Rabobank FX: Commodity currencies storm ahead
By Jane Foley | 11 April 2011, 12:00 BST
Jane Foley,Senior Currency Strategist, Rabobank International
Commodities, focus on CAD/JPY
Brent futures surged on Friday to a 32 mth low. This morning the front contract is trading a little below its high though it remains elevated. The continued strength of commodities is lending unabated support to the currencies such as the NZD, AUD, NOK and the CAD.
All of these currencies performed particularly well vs. the weak yen last week. While there are signs that many of the yen crosses have become over-extended, we see scope for further upside for these crosses vs. the yen medium-term.
CAD/JPY is likely to be in focus this week given tomorrow's BoC policy meeting. The Bank is expected to confirm steady policy. However, there is a risk that the BoC will lessen its dovish tone and start preparing for a rate hike potentially in July.
Last Friday's Canadian payrolls report brought confirmation of a whopping 90.6K increase in full-time jobs in March and a fall in the unemployment rate to 7.7%. The unemployment rate has been in steady decline since its peak in August 2009 and unlike in the US is positioned at a level which can be considered 'normal' in a historical context.
Also supportive for the CAD is its decent correlation with oil; the US imports more oil from Canada than any other single country. On the assumption that oil prices remain firm we look for the CAD to make further progress vs. both the USD and the JPY. We are targeting USD/CAD 0.93 medium-term and see the potential for CAD/JPY to push higher towards 0.97 on a 12 mth view.

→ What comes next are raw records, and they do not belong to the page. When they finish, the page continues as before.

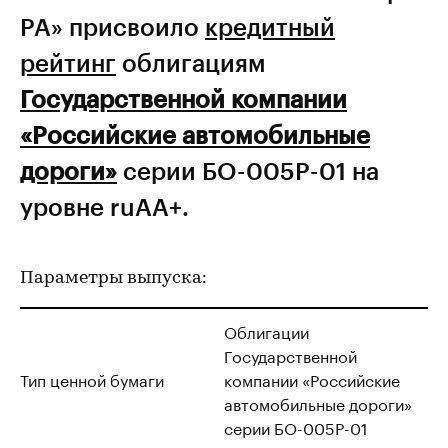
РА» присвоило
кредитный
рейтинг
облигациям
Государственной компании
«Российские автомобильные
дороги»
серии БО-005P-01 на
уровне ruAA+.
Параметры выпуска:
Облигации
Государственной
Тип ценной бумаги
компании «Российские
автомобильные дороги»
серии БО-005P-01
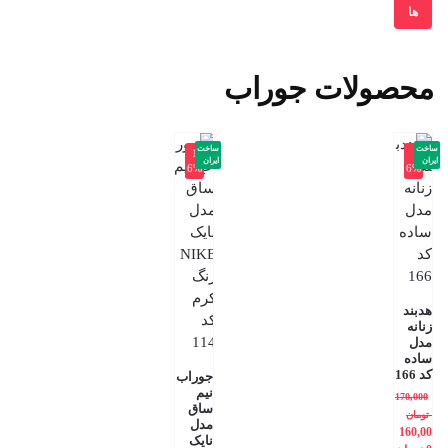
ها
محصولات جوراب
ساخت
ساخت
-1
-
ایران
ایران
6%
6%
هدبند
زنانه
مدل
ساده
کد 166
جوراب
نیم
170,000
ساق
تومان
مدل
160,00
نایک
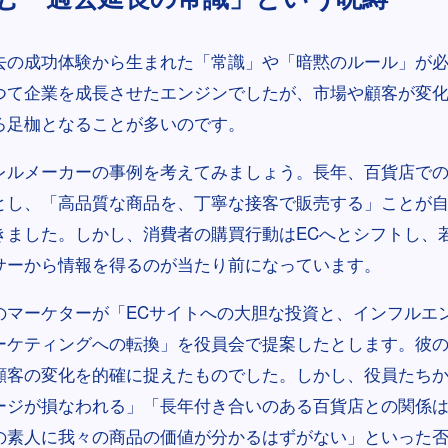
去の成功体験から生まれた「常識」や「暗黙のルール」が
つて企業を成長させたエンジンでしたが、市場や顧客が変
ろ足枷となることが多いのです。
レルメーカーの事例を考えてみましょう。長年、百貨店で
とし、「高品質な商品を、丁寧な接客で販売する」ことが
きました。しかし、消費者の購買行動はECへとシフトし、若
サーから情報を得るのが当たり前になっています。
のマーケターが「ECサイトへの大胆な投資と、インフルエ
ーケティングへの転換」を役員会で提案したとします。彼
顧客の変化を的確に捉えたものでした。しかし、役員たち
ージが損なわれる」「長年付き合いのある百貨店との関係
の素人に我々の商品の価値が分かるはずがない」といった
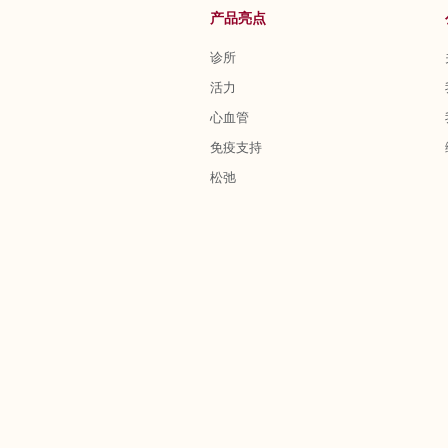
产品亮点
诊所
活力
心血管
免疫支持
松弛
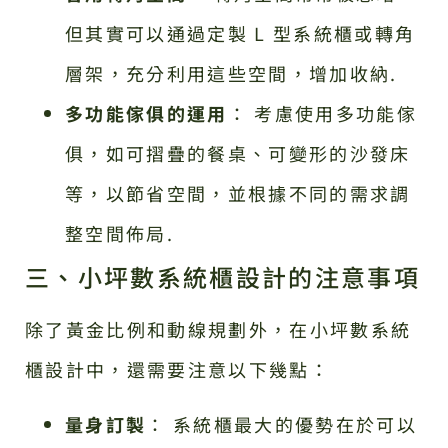
但其實可以通過定製 L 型系統櫃或轉角
層架，充分利用這些空間，增加收納.
多功能傢俱的運用
： 考慮使用多功能傢
俱，如可摺疊的餐桌、可變形的沙發床
等，以節省空間，並根據不同的需求調
整空間佈局.
三、小坪數系統櫃設計的注意事項
除了黃金比例和動線規劃外，在小坪數系統
櫃設計中，還需要注意以下幾點：
量身訂製
： 系統櫃最大的優勢在於可以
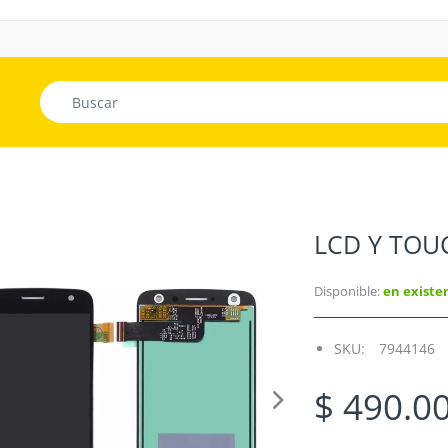
LCD Y TO
Disponible:
en existe
SKU:
7944146
$ 490.0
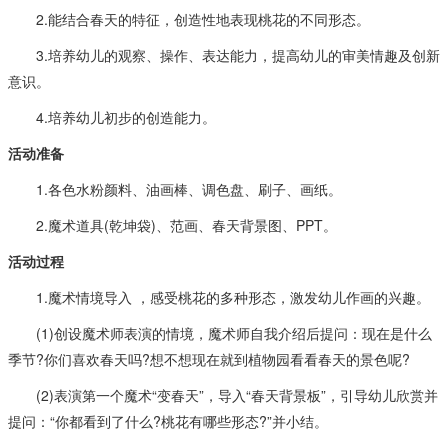
2.能结合春天的特征，创造性地表现桃花的不同形态。
3.培养幼儿的观察、操作、表达能力，提高幼儿的审美情趣及创新
意识。
4.培养幼儿初步的创造能力。
活动准备
1.各色水粉颜料、油画棒、调色盘、刷子、画纸。
2.魔术道具(乾坤袋)、范画、春天背景图、PPT。
活动过程
1.魔术情境导入 ，感受桃花的多种形态，激发幼儿作画的兴趣。
(1)创设魔术师表演的情境，魔术师自我介绍后提问：现在是什么
季节?你们喜欢春天吗?想不想现在就到植物园看看春天的景色呢?
(2)表演第一个魔术“变春天”，导入“春天背景板”，引导幼儿欣赏并
提问：“你都看到了什么?桃花有哪些形态?”并小结。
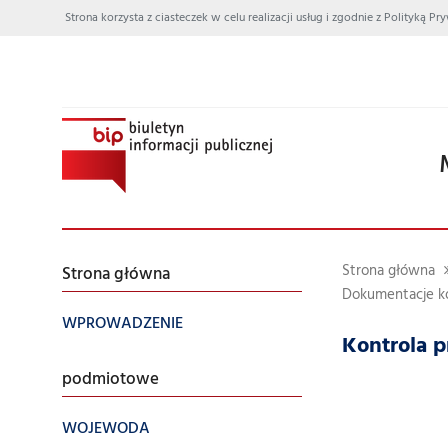
Strona korzysta z ciasteczek w celu realizacji usług i zgodnie z Polityką
Strona główna
Strona główna
Dokumentacje ko
WPROWADZENIE
Kontrola 
podmiotowe
WOJEWODA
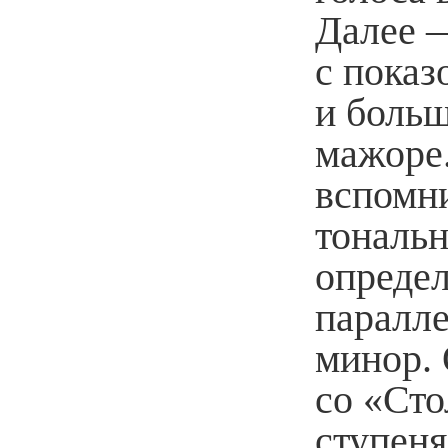
Далее 
с показ
и больш
мажоре.
вспомни
тональ
определ
паралл
минор. 
со «Сто
ступеня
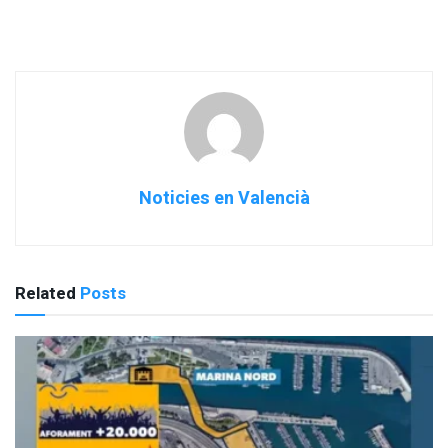
Noticies en Valencià
Related
Posts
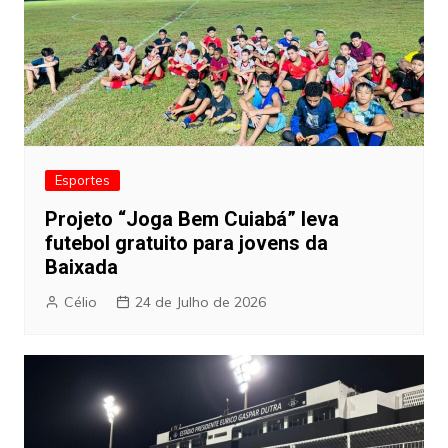
Esportes
Projeto “Joga Bem Cuiabá” leva
futebol gratuito para jovens da
Baixada
Célio
24 de Julho de 2026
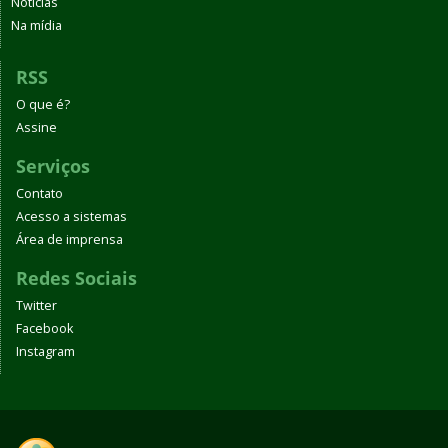
Notícias
Na mídia
RSS
O que é?
Assine
Serviços
Contato
Acesso a sistemas
Área de imprensa
Redes Sociais
Twitter
Facebook
Instagram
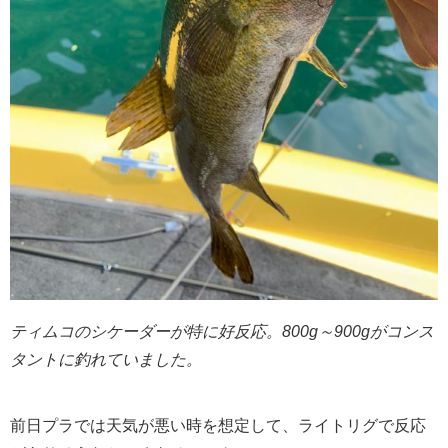
ティムコのシケーダーが特に好反応。800g～900gがコンス
タントに釣れていました。
前日プラでは天気が悪い時を想定して、ライトリグで反応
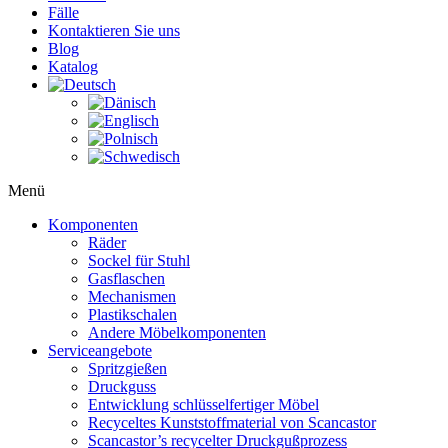
Fälle
Kontaktieren Sie uns
Blog
Katalog
Menü
Komponenten
Räder
Sockel für Stuhl
Gasflaschen
Mechanismen
Plastikschalen
Andere Möbelkomponenten
Serviceangebote
Spritzgießen
Druckguss
Entwicklung schlüsselfertiger Möbel
Recyceltes Kunststoffmaterial von Scancastor
Scancastor’s recycelter Druckgußprozess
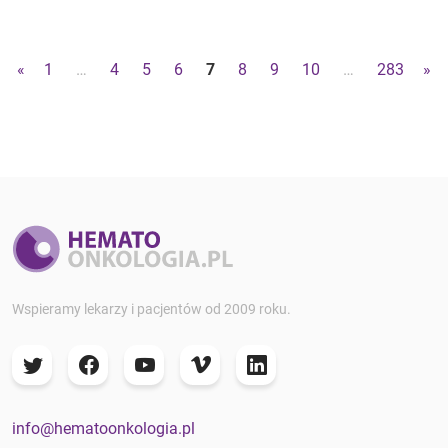
«
1
…
4
5
6
7
8
9
10
…
283
»
Wspieramy lekarzy i pacjentów od 2009 roku.
info@hematoonkologia.pl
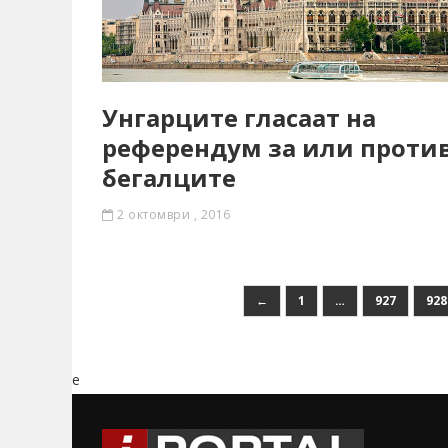
Унгарците гласаат на
референдум за или проти
бегалците
2 октомври , 2016
←
1
…
927
928
e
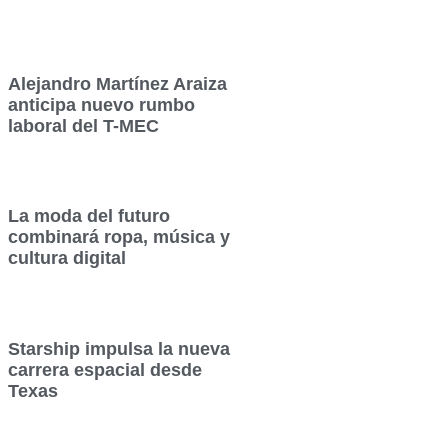
Alejandro Martínez Araiza
anticipa nuevo rumbo
laboral del T-MEC
La moda del futuro
combinará ropa, música y
cultura digital
Starship impulsa la nueva
carrera espacial desde
Texas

GBP still vulnerable vs. the EUR
Arch hawk Andrew Sentance hinted heavily yesterday that he had voted for a 50 bps rate hike in last week's policy meeting. The minutes of the meeting will not be published until April 20, but any other vote from Sentance would be a surprise.
After all he has voted for a rate hike in every meeting since last summer and called for a 50 bps move in both February and March. Despite the hawkish remarks EUR/GBP has been biased higher this morning. While Sentance has largely lost his ability to shock the market, UK economic data have not.
This week's releases of CPI, labour and consumer confidence data will be instrumental in fine tuning market expectations as to when the BoE will first hike interest rates this cycle. First up will be tomorrow's inflation data. The market is expecting a headline rate of 4.4% y/y, in line with the February number.
However the BoE has warned that UK inflation could hit 5% y/y this year suggesting that there are upside risks to this release. A stronger number may support the pound, though we would not expect the impact to last. The 2007/08 depreciation in the pound and the rise in oil prices have been major contributors to the strength of UK inflation (see graph).
A third major factor has been the January VAT hike. Higher fuel, food and taxes have all been eroding consumers' disposable income. This month's round of austerity will deepen the wounds. This week's labour data release will probably show signs that more public sector jobs have been shed.
In this environment there is little risk that consumer confidence data due at the end of the week will be anything better than subdued. We expect that most of the MPC members will want to see the effects of this month's austerity before hiking interest rates and forecast steady BoE rates until November 2011. On this view sterling remains a sell on rallies vs. the EUR.